Bref rappel: dans un arrêt rendu en 2006, le Tribunal fédéral (TF) a considéré que les rétrocessions et autres ristournes accordées par une banque dépositaire au gérant de fortune externe ou indépendant restaient en principe acquises au client et doivent donc lui être restituées, sauf à pouvoir établir que ce dernier y avait renoncé de manière non équivoque, sur la base d'une information complète et véridique s'agissant des rétrocessions attendues (ATF 132 III 432). En 2011, la jurisprudence a précisé qu'une renonciation anticipée du client supposait qu'il connaisse les paramètres servant au calcul du montant final des rétrocessions (ou, à tout le moins, qu'il dispose d'un ordre de grandeur des rétrocessions, ex-primé en pourcentage de la fortune gérée) et permettant une comparaison avec les honoraires de gestion convenus (ATF 137 III 393). En 2012, nouveau tour de vis, le TF ayant élargi l'obligation de restitution aux commissions dites d'état (in-demnités de distribution) perçues par les banques, en contrepartie de l'acquisition de parts de fonds de placement ou produits structurés, pour le compte de leurs clients, dans le cadre d'un mandat de gestion de fortune. Cette obligation s'applique indépendamment du fait que ces commissions soient versées par une société de groupe ou par un tiers. Une renonciation du client à ces commissions reste par ailleurs possible, aux conditions évoquées ci-dessus (ATF 138 III 755). Les jurisprudences précitées traitent uniquement des aspects civils découlant de l'obligation du mandataire de restituer les avantages indirects qu'il reçoit en lien intrinsèque avec l'exécution du mandat.

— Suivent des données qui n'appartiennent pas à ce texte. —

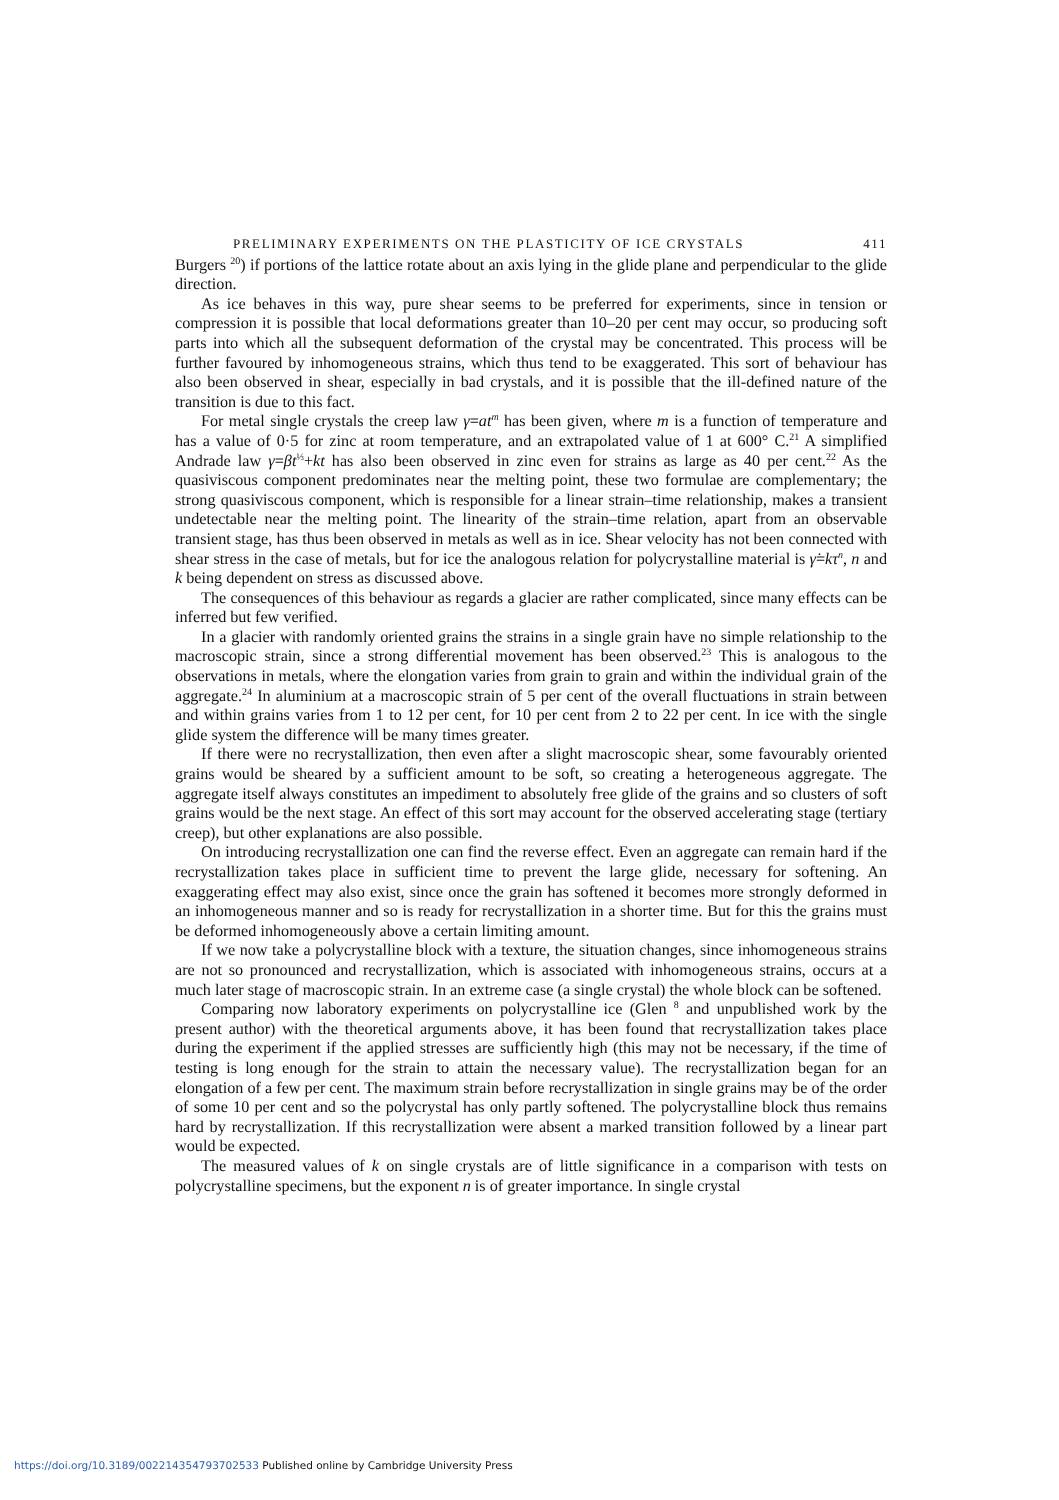PRELIMINARY EXPERIMENTS ON THE PLASTICITY OF ICE CRYSTALS 411
Burgers <sup>20</sup>) if portions of the lattice rotate about an axis lying in the glide plane and perpendicular to the glide direction.
As ice behaves in this way, pure shear seems to be preferred for experiments, since in tension or compression it is possible that local deformations greater than 10–20 per cent may occur, so producing soft parts into which all the subsequent deformation of the crystal may be concentrated. This process will be further favoured by inhomogeneous strains, which thus tend to be exaggerated. This sort of behaviour has also been observed in shear, especially in bad crystals, and it is possible that the ill-defined nature of the transition is due to this fact.
For metal single crystals the creep law γ=at<sup>m</sup> has been given, where m is a function of temperature and has a value of 0·5 for zinc at room temperature, and an extrapolated value of 1 at 600° C.<sup>21</sup> A simplified Andrade law γ=βt<sup>⅓</sup>+kt has also been observed in zinc even for strains as large as 40 per cent.<sup>22</sup> As the quasiviscous component predominates near the melting point, these two formulae are complementary; the strong quasiviscous component, which is responsible for a linear strain–time relationship, makes a transient undetectable near the melting point. The linearity of the strain–time relation, apart from an observable transient stage, has thus been observed in metals as well as in ice. Shear velocity has not been connected with shear stress in the case of metals, but for ice the analogous relation for polycrystalline material is γ̇=kτ<sup>n</sup>, n and k being dependent on stress as discussed above.
The consequences of this behaviour as regards a glacier are rather complicated, since many effects can be inferred but few verified.
In a glacier with randomly oriented grains the strains in a single grain have no simple relationship to the macroscopic strain, since a strong differential movement has been observed.<sup>23</sup> This is analogous to the observations in metals, where the elongation varies from grain to grain and within the individual grain of the aggregate.<sup>24</sup> In aluminium at a macroscopic strain of 5 per cent of the overall fluctuations in strain between and within grains varies from 1 to 12 per cent, for 10 per cent from 2 to 22 per cent. In ice with the single glide system the difference will be many times greater.
If there were no recrystallization, then even after a slight macroscopic shear, some favourably oriented grains would be sheared by a sufficient amount to be soft, so creating a heterogeneous aggregate. The aggregate itself always constitutes an impediment to absolutely free glide of the grains and so clusters of soft grains would be the next stage. An effect of this sort may account for the observed accelerating stage (tertiary creep), but other explanations are also possible.
On introducing recrystallization one can find the reverse effect. Even an aggregate can remain hard if the recrystallization takes place in sufficient time to prevent the large glide, necessary for softening. An exaggerating effect may also exist, since once the grain has softened it becomes more strongly deformed in an inhomogeneous manner and so is ready for recrystallization in a shorter time. But for this the grains must be deformed inhomogeneously above a certain limiting amount.
If we now take a polycrystalline block with a texture, the situation changes, since inhomogeneous strains are not so pronounced and recrystallization, which is associated with inhomogeneous strains, occurs at a much later stage of macroscopic strain. In an extreme case (a single crystal) the whole block can be softened.
Comparing now laboratory experiments on polycrystalline ice (Glen <sup>8</sup> and unpublished work by the present author) with the theoretical arguments above, it has been found that recrystallization takes place during the experiment if the applied stresses are sufficiently high (this may not be necessary, if the time of testing is long enough for the strain to attain the necessary value). The recrystallization began for an elongation of a few per cent. The maximum strain before recrystallization in single grains may be of the order of some 10 per cent and so the polycrystal has only partly softened. The polycrystalline block thus remains hard by recrystallization. If this recrystallization were absent a marked transition followed by a linear part would be expected.
The measured values of k on single crystals are of little significance in a comparison with tests on polycrystalline specimens, but the exponent n is of greater importance. In single crystal
https://doi.org/10.3189/002214354793702533 Published online by Cambridge University Press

S'agissant des possibles conséquences pénales auxquelles s'expose le prestataire de services financiers en cas de violation de cette obligation de restitution, le sujet est âprement débattu mais n'a pas encore reçu de réponse claire et définitive à ce jour.

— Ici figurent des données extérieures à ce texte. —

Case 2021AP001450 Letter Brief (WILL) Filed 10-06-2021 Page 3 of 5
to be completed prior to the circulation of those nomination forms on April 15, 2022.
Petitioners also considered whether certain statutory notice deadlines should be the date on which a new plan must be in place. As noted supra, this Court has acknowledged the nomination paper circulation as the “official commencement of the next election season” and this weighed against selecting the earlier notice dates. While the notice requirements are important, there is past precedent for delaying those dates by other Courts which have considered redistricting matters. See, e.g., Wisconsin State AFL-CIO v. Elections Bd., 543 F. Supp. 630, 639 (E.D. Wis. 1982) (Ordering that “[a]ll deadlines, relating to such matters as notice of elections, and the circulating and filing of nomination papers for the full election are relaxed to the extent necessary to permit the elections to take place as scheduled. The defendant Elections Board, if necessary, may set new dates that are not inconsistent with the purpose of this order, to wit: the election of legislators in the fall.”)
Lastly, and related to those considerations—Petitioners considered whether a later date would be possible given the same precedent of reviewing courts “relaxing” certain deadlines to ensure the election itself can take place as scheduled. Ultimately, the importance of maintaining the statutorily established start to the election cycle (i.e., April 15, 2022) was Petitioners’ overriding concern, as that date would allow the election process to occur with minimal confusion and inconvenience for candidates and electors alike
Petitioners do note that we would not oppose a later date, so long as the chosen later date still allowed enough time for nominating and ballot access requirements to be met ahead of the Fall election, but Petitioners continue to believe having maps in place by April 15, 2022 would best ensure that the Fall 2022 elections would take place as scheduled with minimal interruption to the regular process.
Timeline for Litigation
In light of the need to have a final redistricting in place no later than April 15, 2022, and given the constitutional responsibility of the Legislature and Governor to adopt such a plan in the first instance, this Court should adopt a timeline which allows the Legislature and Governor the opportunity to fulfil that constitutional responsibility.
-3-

La question se pose en particulier sous l'angle de l'infraction de gestion déloyale (article 158 du Code pénal), vu que le gestionnaire de fortune (respectivement la banque qui agit dans le cadre d'un mandat de gestion confié par un client) consti-tue un exemple type de «gérant» au sens de cette disposition.

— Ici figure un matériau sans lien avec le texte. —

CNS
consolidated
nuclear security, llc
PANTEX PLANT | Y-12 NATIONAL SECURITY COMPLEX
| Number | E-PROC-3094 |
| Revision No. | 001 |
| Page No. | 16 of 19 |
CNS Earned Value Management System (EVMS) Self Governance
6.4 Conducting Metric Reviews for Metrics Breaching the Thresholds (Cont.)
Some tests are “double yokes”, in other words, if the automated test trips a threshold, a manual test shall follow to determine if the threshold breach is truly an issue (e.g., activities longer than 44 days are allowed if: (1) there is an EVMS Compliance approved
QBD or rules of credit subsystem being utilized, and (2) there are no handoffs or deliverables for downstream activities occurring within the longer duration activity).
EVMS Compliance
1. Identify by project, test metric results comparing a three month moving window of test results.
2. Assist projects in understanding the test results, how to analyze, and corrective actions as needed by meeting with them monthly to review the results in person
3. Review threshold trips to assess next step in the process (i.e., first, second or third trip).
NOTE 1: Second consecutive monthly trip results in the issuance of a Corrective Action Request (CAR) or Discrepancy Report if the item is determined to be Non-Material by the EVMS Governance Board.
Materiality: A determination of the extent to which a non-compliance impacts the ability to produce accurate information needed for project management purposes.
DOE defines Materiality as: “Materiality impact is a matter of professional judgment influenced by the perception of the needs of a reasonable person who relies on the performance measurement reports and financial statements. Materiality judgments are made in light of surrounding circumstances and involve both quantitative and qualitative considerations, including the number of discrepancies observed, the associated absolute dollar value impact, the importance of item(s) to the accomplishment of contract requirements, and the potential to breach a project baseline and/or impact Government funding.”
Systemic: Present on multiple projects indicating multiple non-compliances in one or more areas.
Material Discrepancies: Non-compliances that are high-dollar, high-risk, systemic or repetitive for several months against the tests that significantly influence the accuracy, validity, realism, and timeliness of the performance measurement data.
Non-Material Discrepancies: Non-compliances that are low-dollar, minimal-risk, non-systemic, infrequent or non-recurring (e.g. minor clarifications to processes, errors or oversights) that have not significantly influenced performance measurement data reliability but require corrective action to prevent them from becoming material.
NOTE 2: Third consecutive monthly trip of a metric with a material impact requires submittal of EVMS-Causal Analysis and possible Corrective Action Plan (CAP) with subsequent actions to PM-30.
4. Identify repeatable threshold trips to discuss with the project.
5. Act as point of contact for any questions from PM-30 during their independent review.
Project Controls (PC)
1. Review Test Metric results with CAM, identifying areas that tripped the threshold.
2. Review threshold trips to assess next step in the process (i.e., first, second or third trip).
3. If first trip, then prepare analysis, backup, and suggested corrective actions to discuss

Un arrêt récent du TF (6B_845/2014) aborde la problématique, dont l'actualité et l'intérêt pratique pour la communauté financière sont indéniables. Les banques dépositaires devraient d'ailleurs aussi se sentir con-cernées par la discussion menée, puisqu'en versant des rétrocessions à un gérant externe, il n'est pas totalement exclu qu'elles puissent être, à certaines conditions, recherchées pénalement en tant que participant (instigateur, complice) à l'infraction commise par le gérant. Dans l'affaire portée devant les Juges de Mon-Repos et dont les médias romands se sont fait l'écho en avril dernier, un avocat et notaire a été reconnu coupable de gestion déloyale aggravée (art. 158 al. 1 ch. 3 CP) pour avoir, alors que la justice de paix venait de le désigner tuteur provisoire d'un riche industriel alémanique, délégué la gestion de la fortune mobilière de son pupille (quelque Frs. 30 millions) à une société financière, dont l'homme de loi était par ailleurs actionnaire et administrateur unique. Le mandat de gestion ainsi exercé au travers de cette société financière – ce dont ni la justice de paix, ni le pupille n'avaient connaissance – lui a permis d'encaisser, sur une période de quelques mois, des rétrocessions et autres commissions d'apporteur d'affaires, totalisant quelque Frs. 109'200, auprès de différentes banques (en sus des honoraires de gestion). A noter qu'aucune renonciation formelle à la restitution des commissions d'apporteur d'affaires et/ou rétrocessions n'avait été recueillie.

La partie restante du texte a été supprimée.